This work addresses the challenge of limited context length in large language models (LLMs) when applied to multi-turn, complex agent tasks, where existing compression methods struggle to balance information retention and reasoning efficiency. The authors propose ZipRL, a novel framework that integrates non-uniform, multi-granularity adaptive compression with a Hindsight Response Replay (HRR) mechanism within a reinforcement learning paradigm. This approach effectively mitigates sparse reward problems and is theoretically shown to yield higher task utility than uniform compression strategies. ZipRL employs coarse-to-fine prompting for macro-level compression and incorporates HRR into the GRPO algorithm, enhanced by generalized advantage reshaping to refine training signals. Experiments demonstrate that ZipRL significantly outperforms state-of-the-art methods across five agent tasks, achieving performance gains of 27.9% and 34.7% on Qwen3-4B and Qwen3-8B, respectively, while maintaining efficiency and robustness in extreme 256-turn extrapolation scenarios.
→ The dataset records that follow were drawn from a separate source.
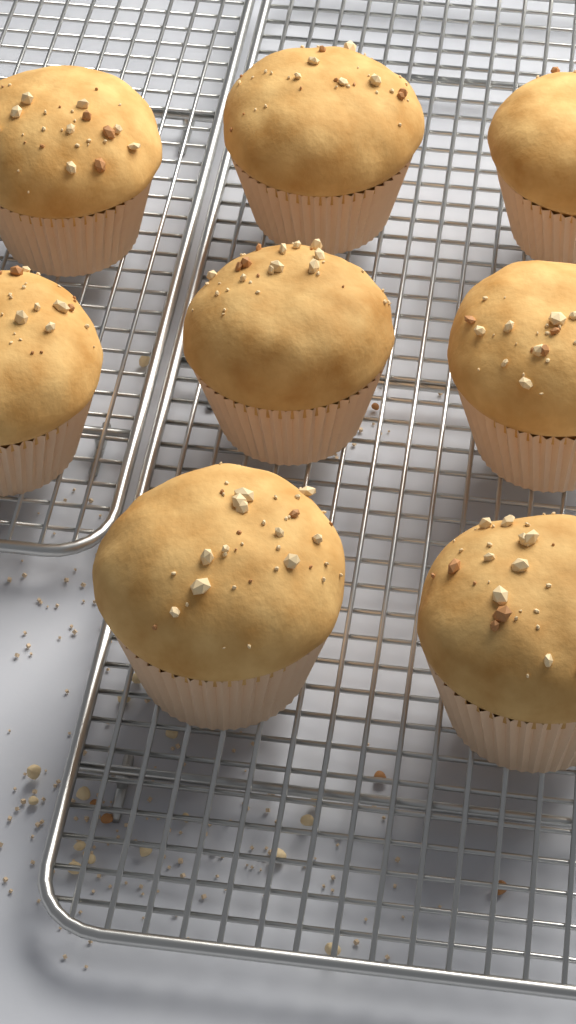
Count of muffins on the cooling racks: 8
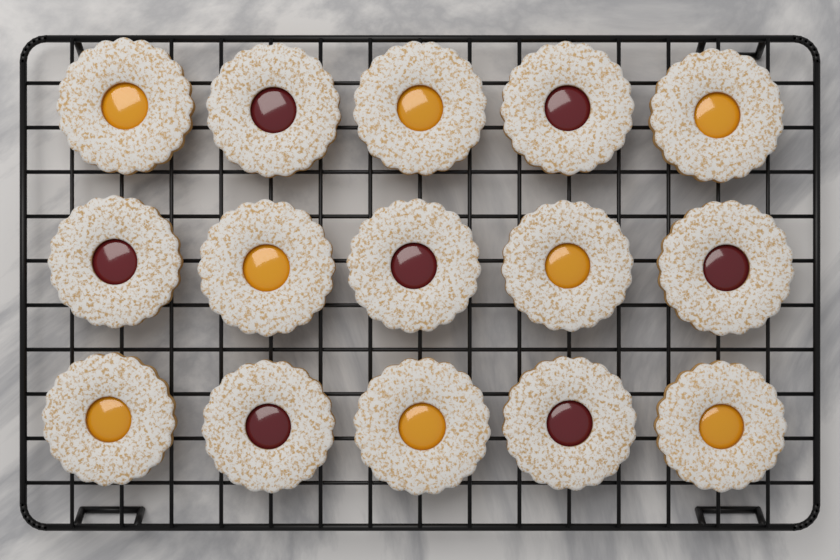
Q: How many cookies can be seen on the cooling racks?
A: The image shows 15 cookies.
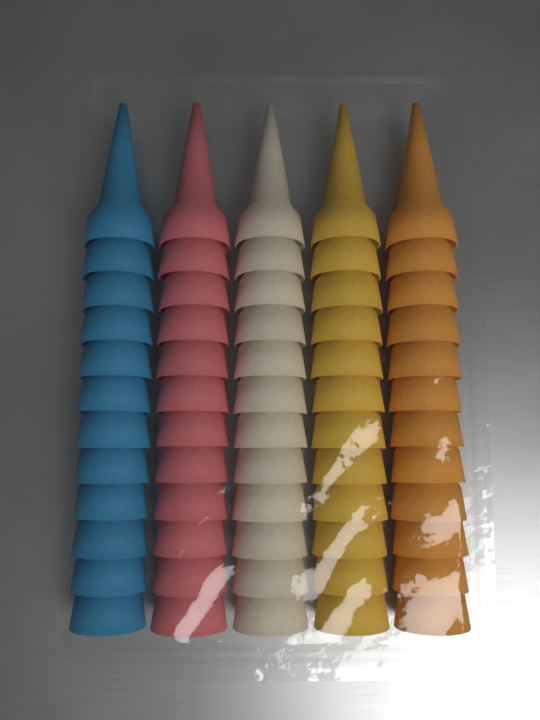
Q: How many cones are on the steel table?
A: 60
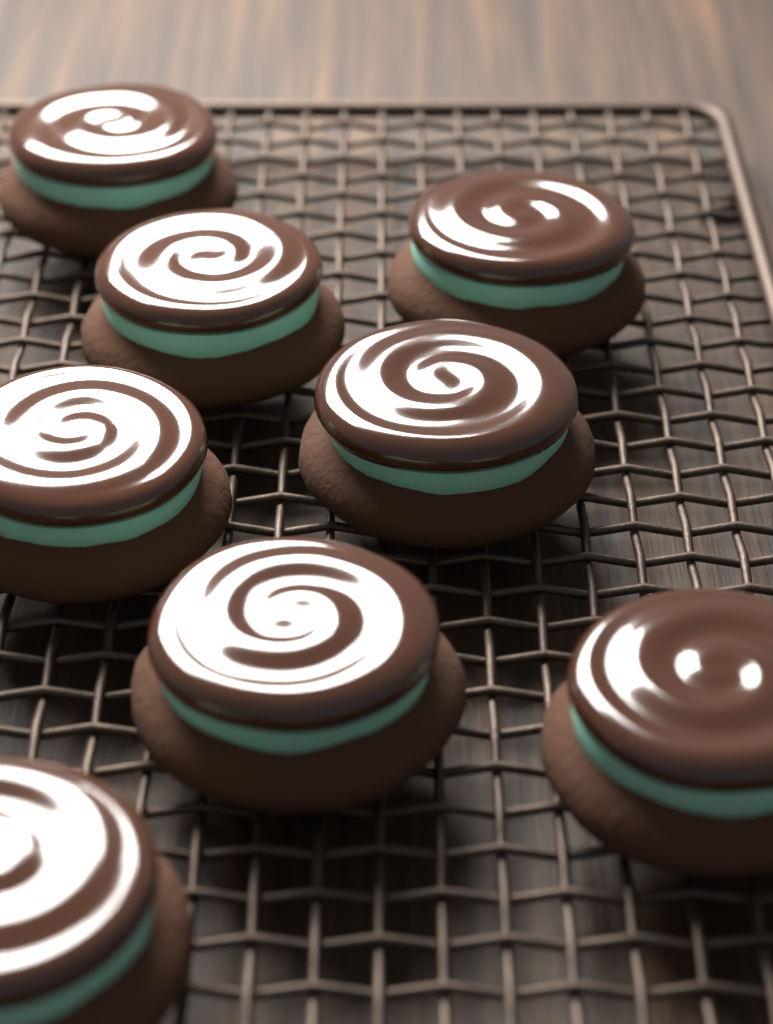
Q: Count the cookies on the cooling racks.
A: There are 8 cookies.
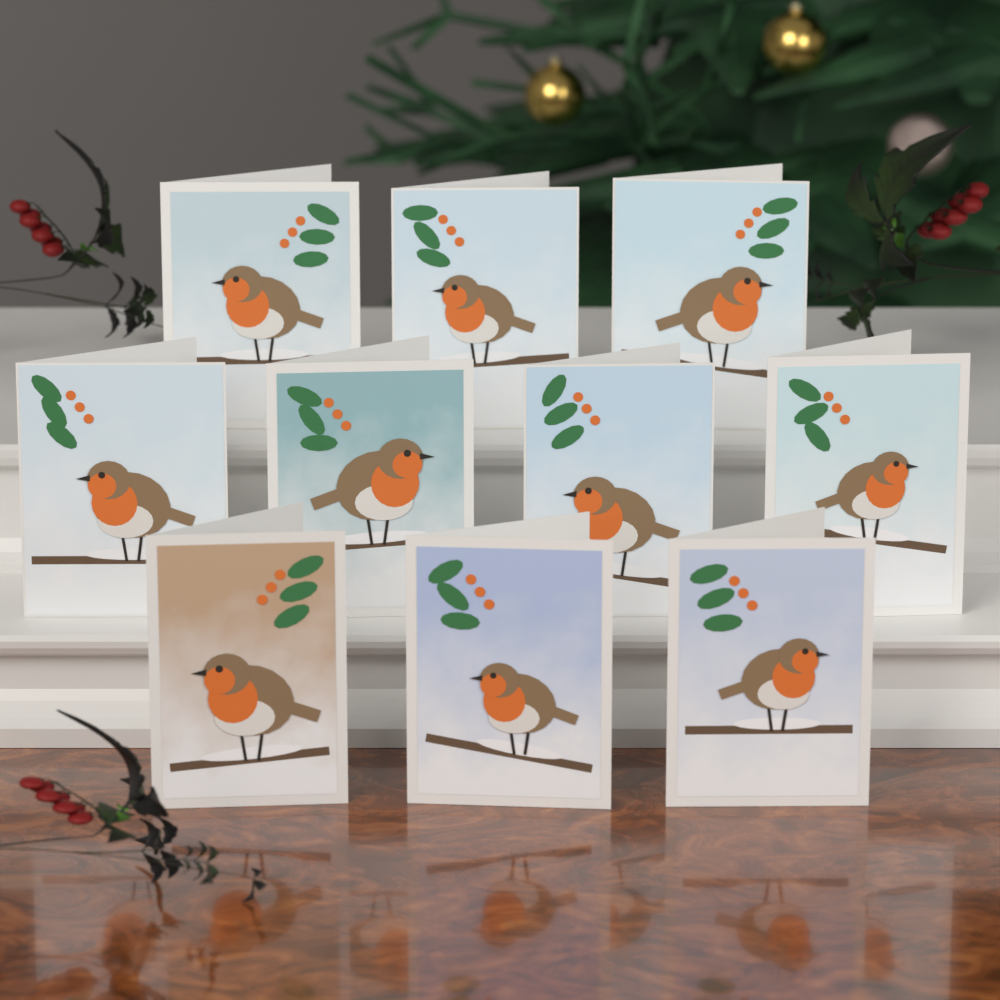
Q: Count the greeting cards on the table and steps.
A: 10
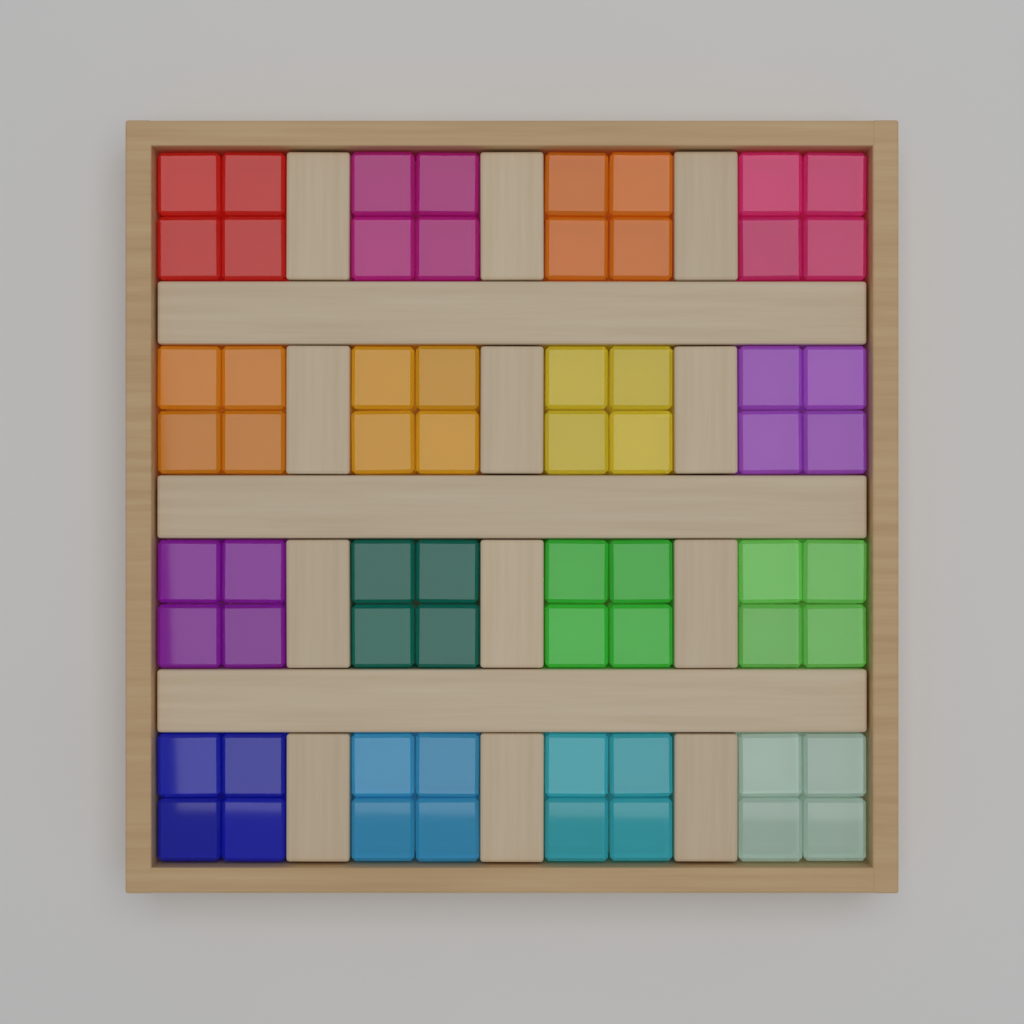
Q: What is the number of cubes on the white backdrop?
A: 64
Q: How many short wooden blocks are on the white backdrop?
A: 12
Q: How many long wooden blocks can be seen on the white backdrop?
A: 3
Adaptive context compression is vital for scaling Large Language Models (LLMs) to complex, multi-turn agent tasks. However, rule-based compression methods may discard task-critical nuances, while Reinforcement Learning (RL) approaches usually struggle to balance information retention and token efficiency under the sparse rewards inherent to long-horizon workflows. To bridge this gap, we propose ZipRL, a novel adaptive compression framework tailored for Reinforcement Learning from Verifiable Rewards (RLVR). ZipRL features a multi-granularity compression mechanism for active, non-uniform information reduction, coupled with Hindsight Response Replay (HRR), a technique designed to densify training signals during RLVR optimization. Theoretically, we prove ZipRL's superior task-relevant utility over uniform methods. Concretely, ZipRL utilizes coarse-to-fine prompts for macro-compression and incorporates HRR into GRPO via generalized advantage reshaping. Multiple models of varying versions and parameter scales validate the effectiveness of our approach. Benchmarks on five agent tasks show ZipRL outperforms state-of-the-art approaches by 27.9% and 34.7% across Qwen3-4B and Qwen3-8B models, while maintaining exceptional token efficiency and robustness under extreme 256-turn extrapolation stress tests.